Russia warned Google in a Sunday letter not to advertise videos of what some called the country’s largest political protest in almost a decade.
The letter came a day after thousands of protesters took to the streets of Moscow on Saturday calling for free and fair local elections. More than 200 activists were detained, reported CNN Business, citing monitoring group OVD-Info.
Russia’s state communications watchdog, Roscomnadzor, asked Google on Sunday to stop advertising “illegal mass events” by offering advertising tools like push notifications to spread information, Reuters reported.
Roscomnadzor said some users had been buying advertising tools from YouTube, such as push notifications, in order to spread information about the protests.
The Kremlin’s media regulator, Roskomnadzor (Federal Service for Supervision of Communications, Information Technology and Mass Media) threatens Google over YouTube allowing streaming of the protests and using “push notifications.”#Russia pic.twitter.com/Rkh7kiIe3h
— Julia Davis (@JuliaDavisNews) August 11, 2019
The watchdog added in its letter that Russia would consider Google’s failure to respond to the request an “interference in the sovereign affairs of the state, as well as a hostile influence [over] and obstruction of democratic elections in Russia.”
Russia has cracked down on search engines in recent years by introducing laws that restrict specific search results.

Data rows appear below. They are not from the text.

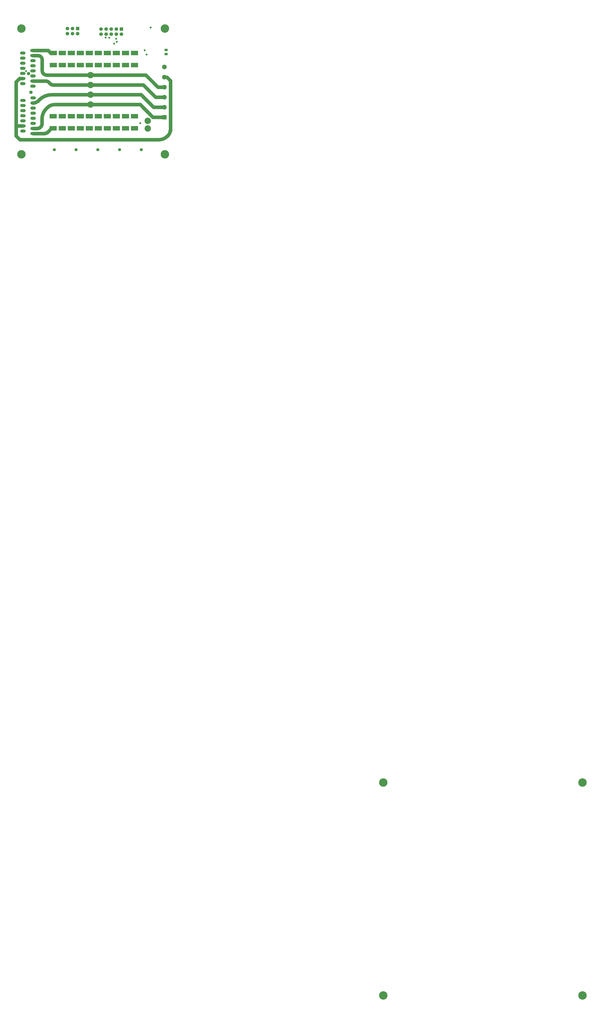
<source format=gts>
G04*
G04 #@! TF.GenerationSoftware,Altium Limited,Altium Designer,20.0.13 (296)*
G04*
G04 Layer_Color=8388736*
%FSLAX44Y44*%
%MOMM*%
G71*
G01*
G75*
%ADD16C,1.8000*%
%ADD17R,3.6032X2.2032*%
%ADD18R,1.6032X1.2032*%
%ADD19O,2.7432X1.4732*%
%ADD20R,1.5200X1.5200*%
%ADD21C,1.5200*%
%ADD22C,1.8082*%
%ADD23R,1.8082X1.8082*%
%ADD24R,2.3032X2.3032*%
%ADD25C,2.3032*%
%ADD26C,1.0032*%
%ADD27C,3.2032*%
%ADD28C,1.7032*%
%ADD29C,4.2032*%
D16*
X267000Y433000D02*
G03*
X267966Y432600I966J966D01*
G01*
X1034000Y408000D02*
G03*
X1036000Y412828I-4828J4828D01*
G01*
X1026724Y388724D02*
G03*
X1034231Y406847I-18122J18122D01*
G01*
X979909Y364000D02*
G03*
X1017620Y379621I0J53332D01*
G01*
X442000Y418000D02*
G03*
X438586Y416586I0J-4828D01*
G01*
X408722Y394500D02*
G03*
X422000Y400000I0J18778D01*
G01*
X390050Y429050D02*
G03*
X395000Y441000I-11950J11950D01*
G01*
X373900Y419900D02*
G03*
X385850Y424850I0J16899D01*
G01*
X459103Y539000D02*
G03*
X421371Y523371I0J-53361D01*
G01*
X416000Y518000D02*
G03*
X395000Y467301I50699J-50699D01*
G01*
X444040Y588000D02*
G03*
X380809Y561809I0J-89422D01*
G01*
X353200Y546900D02*
G03*
X374880Y555880I0J30661D01*
G01*
X453000Y637000D02*
G03*
X453000Y637000I0J0D01*
G01*
X437050Y641950D02*
G03*
X449000Y637000I11950J11950D01*
G01*
X428180Y650820D02*
G03*
X415915Y655900I-12265J-12265D01*
G01*
X396000Y707485D02*
G03*
X417485Y686000I21485J0D01*
G01*
X396000Y762718D02*
G03*
X375817Y782900I-20182J0D01*
G01*
X267966Y432600D02*
X300000D01*
X1036000Y407846D02*
Y447000D01*
X1017620Y379621D02*
X1026724Y388724D01*
X422000Y400000D02*
X438586Y416586D01*
X350800Y394500D02*
X408722D01*
X385850Y424850D02*
X390050Y429050D01*
X416000Y518000D02*
X421371Y523371D01*
X374880Y555880D02*
X380809Y561809D01*
X350800Y546900D02*
X353200D01*
X449000Y637000D02*
X453000D01*
X428180Y650820D02*
X437050Y641950D01*
X1019000Y675000D02*
X1036000Y658000D01*
Y444000D02*
Y658000D01*
X285000Y364000D02*
X979909D01*
X266000Y383000D02*
X285000Y364000D01*
X266000Y383000D02*
Y652000D01*
X282600Y668600D01*
X299000D01*
X948000Y476000D02*
X1005000D01*
X885000Y539000D02*
X948000Y476000D01*
X459103Y539000D02*
X885000D01*
X395000Y441000D02*
Y467301D01*
X350800Y419900D02*
X373900D01*
X951000Y526000D02*
X1005000D01*
X889000Y588000D02*
X951000Y526000D01*
X444040Y588000D02*
X889000Y588000D01*
X973000Y626000D02*
X1005000D01*
X913000Y686000D02*
X973000Y626000D01*
X872000Y686000D02*
X913000D01*
X961000Y576000D02*
X1005000D01*
X900000Y637000D02*
X961000Y576000D01*
X453000Y637000D02*
X900000Y637000D01*
X349800Y655900D02*
X415915D01*
X417485Y686000D02*
X872000Y686000D01*
X396000Y707485D02*
Y762718D01*
X349800Y782900D02*
X375817D01*
X425700Y808300D02*
X438000Y796000D01*
X349800Y808300D02*
X425700D01*
D17*
X496000Y481000D02*
D03*
Y421000D02*
D03*
X811000Y481000D02*
D03*
Y421000D02*
D03*
X721000Y481000D02*
D03*
Y421000D02*
D03*
X631000Y481000D02*
D03*
Y421000D02*
D03*
X451000Y481000D02*
D03*
Y421000D02*
D03*
X541000Y481000D02*
D03*
Y421000D02*
D03*
X586000Y481000D02*
D03*
Y421000D02*
D03*
X676000Y481000D02*
D03*
Y421000D02*
D03*
X766000Y481000D02*
D03*
Y421000D02*
D03*
X856000Y481000D02*
D03*
Y421000D02*
D03*
X496000Y796000D02*
D03*
Y736000D02*
D03*
X811000Y796000D02*
D03*
Y736000D02*
D03*
X721000Y796000D02*
D03*
Y736000D02*
D03*
X631000Y796000D02*
D03*
Y736000D02*
D03*
X451230Y796000D02*
D03*
Y736000D02*
D03*
X541000Y796000D02*
D03*
Y736000D02*
D03*
X586000Y796000D02*
D03*
Y736000D02*
D03*
X676000Y796000D02*
D03*
Y736000D02*
D03*
X766000Y796000D02*
D03*
Y736000D02*
D03*
X856000Y796000D02*
D03*
Y736000D02*
D03*
D18*
X1014000Y811000D02*
D03*
Y791000D02*
D03*
D19*
X299000Y719400D02*
D03*
X349800Y732100D02*
D03*
X299000Y744800D02*
D03*
X349800Y757500D02*
D03*
X299000Y770200D02*
D03*
X349800Y782900D02*
D03*
Y706700D02*
D03*
X299000Y694000D02*
D03*
X349800Y681300D02*
D03*
X299000Y668600D02*
D03*
X349800Y655900D02*
D03*
X299000Y795600D02*
D03*
X349800Y808300D02*
D03*
X299000Y643200D02*
D03*
X349800Y630500D02*
D03*
X300000Y483400D02*
D03*
X350800Y496100D02*
D03*
X300000Y508800D02*
D03*
X350800Y521500D02*
D03*
X300000Y534200D02*
D03*
X350800Y546900D02*
D03*
Y470700D02*
D03*
X300000Y458000D02*
D03*
X350800Y445300D02*
D03*
X300000Y432600D02*
D03*
X350800Y419900D02*
D03*
X300000Y559600D02*
D03*
X350800Y572300D02*
D03*
X300000Y407200D02*
D03*
X350800Y394500D02*
D03*
D20*
X457000Y364000D02*
D03*
X565250D02*
D03*
X673500D02*
D03*
X890000D02*
D03*
X781750D02*
D03*
D21*
X457000Y314000D02*
D03*
X565250D02*
D03*
X673500D02*
D03*
X890000D02*
D03*
X781750D02*
D03*
D22*
X522000Y892600D02*
D03*
Y918000D02*
D03*
X547400Y892600D02*
D03*
Y918000D02*
D03*
X572800Y892600D02*
D03*
X689600Y890000D02*
D03*
Y915400D02*
D03*
X715000Y890000D02*
D03*
Y915400D02*
D03*
X740400Y890000D02*
D03*
Y915400D02*
D03*
X765800Y890000D02*
D03*
Y915400D02*
D03*
X791200Y890000D02*
D03*
D23*
X572800Y918000D02*
D03*
X791200Y915400D02*
D03*
D24*
X1005000Y476000D02*
D03*
D25*
Y526000D02*
D03*
Y576000D02*
D03*
Y626000D02*
D03*
Y676000D02*
D03*
Y726000D02*
D03*
D26*
X755000Y842000D02*
D03*
X765000Y867000D02*
D03*
X768000Y852000D02*
D03*
X730000Y872000D02*
D03*
X712000Y873000D02*
D03*
X315000Y706000D02*
D03*
X937000Y923000D02*
D03*
X907000Y809000D02*
D03*
X916000Y788000D02*
D03*
X885000Y446000D02*
D03*
D27*
X922000Y458000D02*
D03*
Y420000D02*
D03*
X637000Y588000D02*
D03*
Y539000D02*
D03*
Y637000D02*
D03*
Y686000D02*
D03*
D28*
X328000Y693000D02*
D03*
X340000Y600000D02*
D03*
D29*
X292000Y291000D02*
D03*
Y918000D02*
D03*
X1008000D02*
D03*
Y291000D02*
D03*
X2096500Y-2839250D02*
D03*
X3089750D02*
D03*
Y-3899500D02*
D03*
X2096500D02*
D03*
M02*

</source>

Search engines are required to share encryption keys, as well as the personal data of Russian social media users on servers within the country, with security services.
The country hit Google with a $7,663 fine in 2018 for failing to comply with the country’s laws requiring search engines to remove certain results, according to Reuters. (RELATED: Russia Makes Deal With Google To Delete Links To Banned Websites)
While Roscomnadzor mainly bans sites for child pornography, drugs and suicide, some have also accused the media oversight agency of being a tool for “state censorship,” according to the Moscow Times in 2018.
“The regulator has blocked access to corruption investigations by opposition activist Alexei Navalny, the LinkedIn social network and the Telegram messaging app, and is currently investigating BBC Russia over possible violations,” the Moscow Times reported.
Google and YouTube did not immediately respond to the Daily Caller News Foundation’s request for comment.